--- Requirement 1 ---
Answer these questions about the Semantic photos introduction:
(a) Which image types does the app currently support?
(b) Which two values can the --type option take?
(c) What does the --geonames_user option supply?

--- Text excerpt ---
Giter VIP home page Giter VIP logo

semantic-photos's Introduction

Semantic photos

Make you photo albums semantically search-able. Using scene captioning combined with tagged people and locations make your albums work better for you and recall memories faster and naturally.

Photo searching is typically restricted to tag filtering and keyword searching if images have description notes manually added. This app aims to make photo libraries easier and more natural to search through by creating a search index based on

  • image-to-text auto-captioning
  • reverse geo coding to add place name descriptions
  • descriptions of named people in the image

This app leverages your existing photo libraries and creates a light weight database to run searches without the need to copy, move or modify your original images. This currently supports JPEG, PNG, and HEIC image types.

Getting started

Clone the repository

git clone https://github.com/brainsqueeze/semantic-photos.git

Photo search databases can be build automatically using the builder. CLI options include

  -h, --help            show this help message and exit
  --geonames_user GEONAMES_USER
                        Username for Geonames API (default: None)
  --type {MACOS_PHOTO_LIBRARY,DIGIKAM_PHOTO_LIBRARY}
  --photo_lib_path PHOTO_LIB_PATH
                        Absolute path to the photo library to process (default: None)
  --chroma_path CHROMA_PATH
                        Override the path to the ChromaDB database (default: None)
  --album ALBUM         Album name to process (default: None)

An example build looks like

python -m semantic_photos.build \
    --type MACOS_PHOTO_LIBRARY \
    --photo_lib_path ~/Pictures/Photos Library.photoslibrary \
    --chroma_path ./database \
    --album album_1 \
    --album album_2 \
    --album album_3 \
    ...

--- Supplied records ---
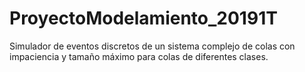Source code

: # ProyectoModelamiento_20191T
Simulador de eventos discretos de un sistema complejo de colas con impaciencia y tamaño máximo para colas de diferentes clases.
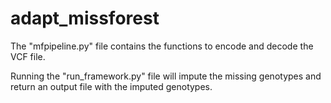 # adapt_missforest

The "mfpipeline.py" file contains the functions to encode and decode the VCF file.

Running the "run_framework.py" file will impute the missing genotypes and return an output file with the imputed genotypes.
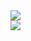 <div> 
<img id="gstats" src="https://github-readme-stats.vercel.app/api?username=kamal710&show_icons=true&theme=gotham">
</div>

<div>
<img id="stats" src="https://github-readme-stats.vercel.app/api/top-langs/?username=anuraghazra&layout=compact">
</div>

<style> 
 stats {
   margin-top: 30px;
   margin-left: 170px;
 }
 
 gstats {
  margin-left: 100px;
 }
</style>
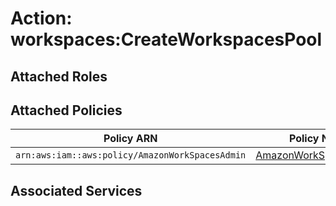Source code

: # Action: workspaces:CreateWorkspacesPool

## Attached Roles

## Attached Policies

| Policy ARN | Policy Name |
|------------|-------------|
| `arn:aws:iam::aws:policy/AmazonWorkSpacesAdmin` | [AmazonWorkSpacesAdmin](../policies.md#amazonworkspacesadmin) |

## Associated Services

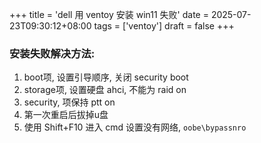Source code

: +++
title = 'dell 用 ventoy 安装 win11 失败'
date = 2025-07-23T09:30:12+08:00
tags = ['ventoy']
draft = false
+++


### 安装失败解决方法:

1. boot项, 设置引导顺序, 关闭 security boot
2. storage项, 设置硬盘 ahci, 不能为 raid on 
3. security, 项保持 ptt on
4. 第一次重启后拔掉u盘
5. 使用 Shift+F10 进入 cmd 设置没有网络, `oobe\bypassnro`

--- Requirement 2 ---
Set down, unchanged, the lines of the records starting at the line that contains "# Action: workspaces:CreateWorkspacesPool" and ending at the last line of the records. Leave the pictures out of your answer.

--- Expected output 1 ---
(a) JPEG, PNG, and HEIC.
(b) MACOS_PHOTO_LIBRARY and DIGIKAM_PHOTO_LIBRARY.
(c) The username for the Geonames API.

--- Expected output 2 ---
: # Action: workspaces:CreateWorkspacesPool

## Attached Roles

## Attached Policies

| Policy ARN | Policy Name |
|------------|-------------|
| `arn:aws:iam::aws:policy/AmazonWorkSpacesAdmin` | [AmazonWorkSpacesAdmin](../policies.md#amazonworkspacesadmin) |

## Associated Services

Source code

: +++
title = 'dell 用 ventoy 安装 win11 失败'
date = 2025-07-23T09:30:12+08:00
tags = ['ventoy']
draft = false
+++


### 安装失败解决方法:

1. boot项, 设置引导顺序, 关闭 security boot
2. storage项, 设置硬盘 ahci, 不能为 raid on 
3. security, 项保持 ptt on
4. 第一次重启后拔掉u盘
5. 使用 Shift+F10 进入 cmd 设置没有网络, `oobe\bypassnro`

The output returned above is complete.